━━ Record extracts
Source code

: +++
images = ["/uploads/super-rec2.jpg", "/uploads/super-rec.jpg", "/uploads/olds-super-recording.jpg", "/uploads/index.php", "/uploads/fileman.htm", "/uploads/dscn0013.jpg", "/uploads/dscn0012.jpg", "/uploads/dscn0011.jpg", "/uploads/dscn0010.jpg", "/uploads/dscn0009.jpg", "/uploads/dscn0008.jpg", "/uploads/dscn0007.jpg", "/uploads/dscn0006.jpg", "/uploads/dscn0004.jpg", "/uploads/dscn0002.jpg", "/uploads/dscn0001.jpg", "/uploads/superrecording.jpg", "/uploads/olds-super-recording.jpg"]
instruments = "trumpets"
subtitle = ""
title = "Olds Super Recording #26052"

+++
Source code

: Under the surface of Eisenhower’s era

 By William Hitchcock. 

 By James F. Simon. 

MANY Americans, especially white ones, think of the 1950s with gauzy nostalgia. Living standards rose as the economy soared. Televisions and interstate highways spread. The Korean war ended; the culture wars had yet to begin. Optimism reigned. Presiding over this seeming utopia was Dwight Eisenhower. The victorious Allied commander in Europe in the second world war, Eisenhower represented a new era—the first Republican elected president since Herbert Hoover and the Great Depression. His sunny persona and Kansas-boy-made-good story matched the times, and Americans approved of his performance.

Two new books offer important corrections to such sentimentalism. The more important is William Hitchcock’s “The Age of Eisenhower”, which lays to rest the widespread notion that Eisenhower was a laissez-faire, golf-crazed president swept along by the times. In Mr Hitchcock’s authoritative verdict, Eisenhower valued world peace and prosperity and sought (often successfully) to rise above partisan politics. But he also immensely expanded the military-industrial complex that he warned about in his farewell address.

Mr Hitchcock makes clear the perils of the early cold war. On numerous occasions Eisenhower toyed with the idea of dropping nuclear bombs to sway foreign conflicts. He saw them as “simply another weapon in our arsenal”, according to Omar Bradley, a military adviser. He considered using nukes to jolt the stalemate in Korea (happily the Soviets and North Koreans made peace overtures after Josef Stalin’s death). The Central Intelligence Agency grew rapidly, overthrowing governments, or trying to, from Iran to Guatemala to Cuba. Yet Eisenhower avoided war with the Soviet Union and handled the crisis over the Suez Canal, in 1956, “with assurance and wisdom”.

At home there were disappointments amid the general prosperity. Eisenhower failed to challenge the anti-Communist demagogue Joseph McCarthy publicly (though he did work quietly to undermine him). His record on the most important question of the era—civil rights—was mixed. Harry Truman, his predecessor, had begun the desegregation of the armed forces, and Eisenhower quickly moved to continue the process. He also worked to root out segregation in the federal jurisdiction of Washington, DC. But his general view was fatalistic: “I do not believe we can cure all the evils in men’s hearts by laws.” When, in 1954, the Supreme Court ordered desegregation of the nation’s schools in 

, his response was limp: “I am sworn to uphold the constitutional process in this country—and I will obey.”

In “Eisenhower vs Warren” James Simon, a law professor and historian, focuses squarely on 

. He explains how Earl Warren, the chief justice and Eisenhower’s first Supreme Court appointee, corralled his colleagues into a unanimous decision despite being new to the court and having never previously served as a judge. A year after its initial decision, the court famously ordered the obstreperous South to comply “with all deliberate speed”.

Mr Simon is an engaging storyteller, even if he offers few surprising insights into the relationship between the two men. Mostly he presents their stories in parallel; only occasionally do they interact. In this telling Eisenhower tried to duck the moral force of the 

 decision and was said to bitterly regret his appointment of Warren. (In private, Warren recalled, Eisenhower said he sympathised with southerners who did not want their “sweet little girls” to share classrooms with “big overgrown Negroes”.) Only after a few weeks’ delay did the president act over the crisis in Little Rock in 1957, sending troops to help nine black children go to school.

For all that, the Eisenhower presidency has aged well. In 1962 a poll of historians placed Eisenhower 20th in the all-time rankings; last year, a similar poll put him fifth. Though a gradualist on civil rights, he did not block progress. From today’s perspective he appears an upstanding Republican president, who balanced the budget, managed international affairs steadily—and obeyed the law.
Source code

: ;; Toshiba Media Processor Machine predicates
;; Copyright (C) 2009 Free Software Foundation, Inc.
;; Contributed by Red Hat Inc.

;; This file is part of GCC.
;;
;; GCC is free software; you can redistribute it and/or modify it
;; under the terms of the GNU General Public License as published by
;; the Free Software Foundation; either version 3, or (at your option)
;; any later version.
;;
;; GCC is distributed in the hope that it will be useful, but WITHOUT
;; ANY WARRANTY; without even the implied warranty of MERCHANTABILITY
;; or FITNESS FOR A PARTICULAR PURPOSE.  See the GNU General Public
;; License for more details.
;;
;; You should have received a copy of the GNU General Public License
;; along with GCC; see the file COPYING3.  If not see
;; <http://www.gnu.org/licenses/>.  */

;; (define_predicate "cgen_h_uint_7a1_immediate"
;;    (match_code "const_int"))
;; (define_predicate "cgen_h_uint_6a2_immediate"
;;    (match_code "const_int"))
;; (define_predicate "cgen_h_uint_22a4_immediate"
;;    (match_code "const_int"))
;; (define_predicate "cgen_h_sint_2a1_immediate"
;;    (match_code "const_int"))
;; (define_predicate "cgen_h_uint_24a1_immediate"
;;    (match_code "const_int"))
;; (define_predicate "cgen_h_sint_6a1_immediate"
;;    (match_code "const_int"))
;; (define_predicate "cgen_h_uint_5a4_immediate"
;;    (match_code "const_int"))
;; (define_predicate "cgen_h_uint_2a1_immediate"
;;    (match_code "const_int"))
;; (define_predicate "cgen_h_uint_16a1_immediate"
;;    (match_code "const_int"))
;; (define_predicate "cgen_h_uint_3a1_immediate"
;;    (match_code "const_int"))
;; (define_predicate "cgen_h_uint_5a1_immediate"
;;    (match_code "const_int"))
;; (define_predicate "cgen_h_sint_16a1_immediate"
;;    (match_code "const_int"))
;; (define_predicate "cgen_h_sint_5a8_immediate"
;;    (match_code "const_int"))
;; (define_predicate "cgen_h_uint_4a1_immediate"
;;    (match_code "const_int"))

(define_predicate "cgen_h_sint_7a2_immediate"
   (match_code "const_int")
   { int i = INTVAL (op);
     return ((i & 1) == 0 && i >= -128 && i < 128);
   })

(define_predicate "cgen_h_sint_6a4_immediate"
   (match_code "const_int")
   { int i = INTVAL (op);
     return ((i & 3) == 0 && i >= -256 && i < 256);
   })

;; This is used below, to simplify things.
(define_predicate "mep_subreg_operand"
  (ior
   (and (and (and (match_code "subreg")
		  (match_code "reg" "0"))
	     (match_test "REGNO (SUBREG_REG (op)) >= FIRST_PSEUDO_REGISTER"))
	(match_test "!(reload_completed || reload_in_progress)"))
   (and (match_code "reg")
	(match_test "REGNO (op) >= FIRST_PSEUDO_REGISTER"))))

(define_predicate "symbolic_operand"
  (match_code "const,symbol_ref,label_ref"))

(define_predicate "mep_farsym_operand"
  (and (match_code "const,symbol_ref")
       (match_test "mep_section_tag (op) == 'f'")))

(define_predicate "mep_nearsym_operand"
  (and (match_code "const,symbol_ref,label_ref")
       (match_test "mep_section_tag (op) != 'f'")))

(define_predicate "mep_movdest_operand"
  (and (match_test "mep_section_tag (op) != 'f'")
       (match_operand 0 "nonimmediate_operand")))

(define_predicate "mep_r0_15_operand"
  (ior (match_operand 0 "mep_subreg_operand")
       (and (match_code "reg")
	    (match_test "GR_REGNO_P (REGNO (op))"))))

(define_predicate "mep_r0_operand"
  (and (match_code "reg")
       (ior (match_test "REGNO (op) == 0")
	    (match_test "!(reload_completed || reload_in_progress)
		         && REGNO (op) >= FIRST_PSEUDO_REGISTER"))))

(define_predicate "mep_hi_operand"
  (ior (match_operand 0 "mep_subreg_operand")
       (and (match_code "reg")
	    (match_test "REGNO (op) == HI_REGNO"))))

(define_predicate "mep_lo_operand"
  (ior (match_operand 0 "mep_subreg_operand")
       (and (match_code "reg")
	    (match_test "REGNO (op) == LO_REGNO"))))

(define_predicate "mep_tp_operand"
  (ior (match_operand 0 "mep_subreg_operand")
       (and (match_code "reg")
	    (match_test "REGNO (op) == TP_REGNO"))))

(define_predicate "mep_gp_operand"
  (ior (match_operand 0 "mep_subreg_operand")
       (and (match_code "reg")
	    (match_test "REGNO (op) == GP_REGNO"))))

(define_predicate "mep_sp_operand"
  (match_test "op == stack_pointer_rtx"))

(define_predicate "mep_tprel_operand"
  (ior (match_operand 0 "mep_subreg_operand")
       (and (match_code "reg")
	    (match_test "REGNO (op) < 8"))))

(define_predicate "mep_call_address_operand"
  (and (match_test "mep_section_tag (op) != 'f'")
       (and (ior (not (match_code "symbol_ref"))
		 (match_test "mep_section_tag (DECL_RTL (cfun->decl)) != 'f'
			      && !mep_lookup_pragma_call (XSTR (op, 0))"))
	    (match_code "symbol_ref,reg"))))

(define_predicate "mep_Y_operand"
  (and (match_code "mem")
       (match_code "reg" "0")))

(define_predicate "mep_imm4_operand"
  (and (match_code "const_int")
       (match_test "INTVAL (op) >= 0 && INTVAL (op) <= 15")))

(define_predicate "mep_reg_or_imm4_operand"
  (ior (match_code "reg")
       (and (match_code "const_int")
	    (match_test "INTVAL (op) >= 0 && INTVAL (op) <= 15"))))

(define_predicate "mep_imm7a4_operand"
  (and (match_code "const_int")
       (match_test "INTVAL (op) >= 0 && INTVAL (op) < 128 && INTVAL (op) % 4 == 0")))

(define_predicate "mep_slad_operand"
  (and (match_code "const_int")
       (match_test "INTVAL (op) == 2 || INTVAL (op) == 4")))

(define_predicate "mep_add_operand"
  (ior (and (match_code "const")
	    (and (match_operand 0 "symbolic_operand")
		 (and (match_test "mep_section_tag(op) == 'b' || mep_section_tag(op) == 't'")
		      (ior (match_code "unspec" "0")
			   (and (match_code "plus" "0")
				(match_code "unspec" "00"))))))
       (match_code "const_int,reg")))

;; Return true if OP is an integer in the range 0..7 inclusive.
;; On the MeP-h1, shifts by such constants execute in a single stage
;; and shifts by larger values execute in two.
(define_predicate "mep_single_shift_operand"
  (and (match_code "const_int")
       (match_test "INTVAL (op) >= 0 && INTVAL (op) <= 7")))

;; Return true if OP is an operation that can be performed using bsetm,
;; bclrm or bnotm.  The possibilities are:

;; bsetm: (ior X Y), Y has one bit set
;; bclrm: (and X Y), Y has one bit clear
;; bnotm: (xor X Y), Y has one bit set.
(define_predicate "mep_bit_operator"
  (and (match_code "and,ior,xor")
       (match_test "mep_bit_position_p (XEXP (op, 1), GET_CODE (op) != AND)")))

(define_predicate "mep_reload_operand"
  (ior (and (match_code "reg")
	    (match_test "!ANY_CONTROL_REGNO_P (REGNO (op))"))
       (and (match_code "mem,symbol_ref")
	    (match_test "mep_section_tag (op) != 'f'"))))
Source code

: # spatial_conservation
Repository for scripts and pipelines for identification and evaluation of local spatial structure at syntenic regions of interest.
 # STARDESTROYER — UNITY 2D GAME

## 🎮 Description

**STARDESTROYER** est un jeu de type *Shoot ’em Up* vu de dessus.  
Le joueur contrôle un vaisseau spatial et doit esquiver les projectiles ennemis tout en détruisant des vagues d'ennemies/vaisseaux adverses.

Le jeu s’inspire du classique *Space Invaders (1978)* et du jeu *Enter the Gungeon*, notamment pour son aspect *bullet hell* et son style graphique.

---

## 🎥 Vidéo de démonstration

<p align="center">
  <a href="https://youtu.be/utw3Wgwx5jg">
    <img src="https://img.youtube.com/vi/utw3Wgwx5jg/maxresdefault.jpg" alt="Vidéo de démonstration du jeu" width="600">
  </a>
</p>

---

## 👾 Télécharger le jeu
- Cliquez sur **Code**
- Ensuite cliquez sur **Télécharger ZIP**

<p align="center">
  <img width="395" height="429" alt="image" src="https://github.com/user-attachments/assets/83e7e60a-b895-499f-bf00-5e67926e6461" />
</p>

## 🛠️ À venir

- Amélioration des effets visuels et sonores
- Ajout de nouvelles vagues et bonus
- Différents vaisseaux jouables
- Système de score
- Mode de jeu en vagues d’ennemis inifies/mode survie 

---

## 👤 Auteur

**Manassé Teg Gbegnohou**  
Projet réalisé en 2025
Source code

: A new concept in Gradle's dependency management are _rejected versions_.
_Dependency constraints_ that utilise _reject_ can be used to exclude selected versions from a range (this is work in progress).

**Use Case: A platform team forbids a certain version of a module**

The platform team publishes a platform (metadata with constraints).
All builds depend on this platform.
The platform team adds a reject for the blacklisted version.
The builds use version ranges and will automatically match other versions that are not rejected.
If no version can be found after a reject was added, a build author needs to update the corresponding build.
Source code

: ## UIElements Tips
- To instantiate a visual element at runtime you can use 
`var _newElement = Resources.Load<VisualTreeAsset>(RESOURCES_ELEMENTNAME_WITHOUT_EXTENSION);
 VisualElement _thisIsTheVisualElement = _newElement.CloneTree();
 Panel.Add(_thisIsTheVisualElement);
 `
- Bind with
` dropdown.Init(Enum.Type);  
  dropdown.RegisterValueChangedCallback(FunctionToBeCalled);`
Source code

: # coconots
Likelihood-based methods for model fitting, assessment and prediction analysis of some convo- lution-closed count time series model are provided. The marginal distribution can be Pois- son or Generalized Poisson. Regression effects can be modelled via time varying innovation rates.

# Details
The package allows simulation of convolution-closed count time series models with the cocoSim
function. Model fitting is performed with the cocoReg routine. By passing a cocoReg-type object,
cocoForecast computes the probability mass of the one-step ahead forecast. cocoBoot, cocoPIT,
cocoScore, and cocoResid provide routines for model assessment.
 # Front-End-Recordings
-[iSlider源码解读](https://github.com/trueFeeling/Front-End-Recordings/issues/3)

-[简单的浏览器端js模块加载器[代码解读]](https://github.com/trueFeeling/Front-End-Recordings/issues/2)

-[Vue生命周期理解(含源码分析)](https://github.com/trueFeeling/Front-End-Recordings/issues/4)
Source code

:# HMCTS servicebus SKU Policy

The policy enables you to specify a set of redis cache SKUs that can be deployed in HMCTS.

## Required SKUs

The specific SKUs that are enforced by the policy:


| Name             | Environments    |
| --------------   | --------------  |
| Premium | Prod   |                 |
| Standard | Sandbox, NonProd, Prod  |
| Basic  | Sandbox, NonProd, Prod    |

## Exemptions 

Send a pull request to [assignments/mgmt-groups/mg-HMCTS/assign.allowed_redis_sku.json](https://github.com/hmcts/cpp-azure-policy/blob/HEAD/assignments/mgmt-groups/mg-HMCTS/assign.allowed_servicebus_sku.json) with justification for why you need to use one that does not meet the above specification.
━━━━
Task objective
Reproduce the material verbatim, starting at its first line and ending with the line that contains "MANY Americans, especially". Include that final line.

Task response
Source code

: +++
images = ["/uploads/super-rec2.jpg", "/uploads/super-rec.jpg", "/uploads/olds-super-recording.jpg", "/uploads/index.php", "/uploads/fileman.htm", "/uploads/dscn0013.jpg", "/uploads/dscn0012.jpg", "/uploads/dscn0011.jpg", "/uploads/dscn0010.jpg", "/uploads/dscn0009.jpg", "/uploads/dscn0008.jpg", "/uploads/dscn0007.jpg", "/uploads/dscn0006.jpg", "/uploads/dscn0004.jpg", "/uploads/dscn0002.jpg", "/uploads/dscn0001.jpg", "/uploads/superrecording.jpg", "/uploads/olds-super-recording.jpg"]
instruments = "trumpets"
subtitle = ""
title = "Olds Super Recording #26052"

+++
Source code

: Under the surface of Eisenhower’s era

 By William Hitchcock. 

 By James F. Simon. 

MANY Americans, especially white ones, think of the 1950s with gauzy nostalgia. Living standards rose as the economy soared. Televisions and interstate highways spread. The Korean war ended; the culture wars had yet to begin. Optimism reigned. Presiding over this seeming utopia was Dwight Eisenhower. The victorious Allied commander in Europe in the second world war, Eisenhower represented a new era—the first Republican elected president since Herbert Hoover and the Great Depression. His sunny persona and Kansas-boy-made-good story matched the times, and Americans approved of his performance.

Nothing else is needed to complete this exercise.